Out of hours support (on-call)
GOV.UK developers and web operations staff are part of an on-call rota to keep GOV.UK running at night, on the weekends and on public holidays.
On call charter
- Be available to be phoned in the evenings and at weekends
- Be able to be online to start investigating a problem within half an hour of being notified about it
- Don’t worry if you’re not able to answer the phone immediately - that’s why we have more than one person on-call
- Nobody is expected to understand every part of GOV.UK - you don’t need to know how to fix every issue on your own
- Logs are not as important as being available - if you need to lose some logs in order to bring the site back up, that’s probably a good trade-off to make
- Get paid. Make sure you submit your payment claim form after your shift.
On call checklist
You should do these things before going on call so you’re prepared.
- Have the numbers of other people on your shift saved in your phone. This includes whoever is on Escalations. Get these numbers from PagerDuty.
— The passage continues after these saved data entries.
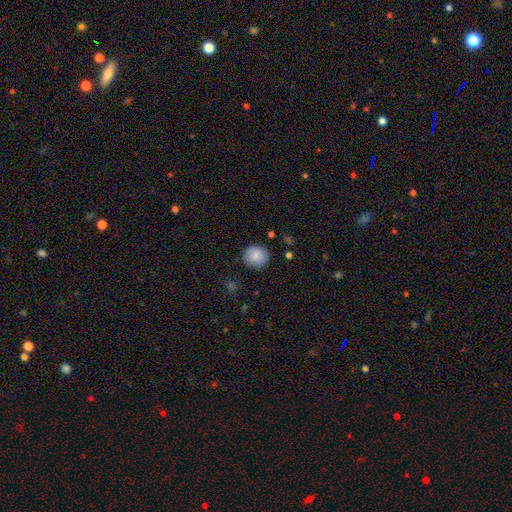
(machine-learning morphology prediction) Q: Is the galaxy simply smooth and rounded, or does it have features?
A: smooth — 86%.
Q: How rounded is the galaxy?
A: round — 86%.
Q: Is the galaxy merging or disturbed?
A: none — 86%.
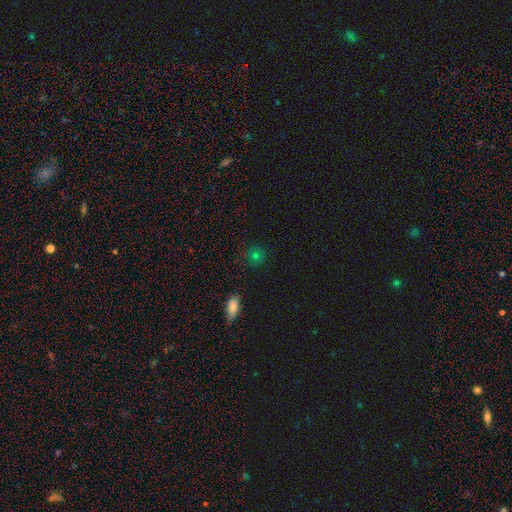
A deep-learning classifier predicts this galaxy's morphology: The model was most divided on "smooth or featured": smooth: 70%, star or artifact: 21%, featured or disk: 9%. More confident: how rounded — round (87%); merging — none (82%).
- Ensure you have an up to date local copy of the Developer Docs repository and that you can build it.
- Make sure your
fabric-scriptsare up to date.
- Make sure you can VPN to the office or disaster recovery location.
- Ensure your PagerDuty alert settings will wake you if you’re called. You might want to install the PagerDuty App on your phone.
- Ensure you can decrypt secrets with your GPG setup.
- Ensure you can access vCloud Director in production.
- Ensure you can access govuk_mirror-puppet by adding your SSH key to hierdata.
- Read these documents:
Things that may result in you being contacted
We use PagerDuty for automated monitoring. You can set up your PagerDuty account to notify you however you want (phone call, SMS, email, push notification). There are 2 ways that this might contact you:
- Any Icinga checks that ‘use’
govuk_urgent_prioritywill cause PagerDuty to be notified. You can get the most up to date list of these by searching the Puppet repo for
govuk_urgent_priority. All urgent priority alerts must be linked to a section in the alert documentation.
- There are a couple of checks defined in Pingdom which notify PagerDuty directly rather than using GOV.UK’s internal monitoring. These are normally for key parts of the website like the homepage and site search. They are useful when network access to all the machines running GOV.UK is down.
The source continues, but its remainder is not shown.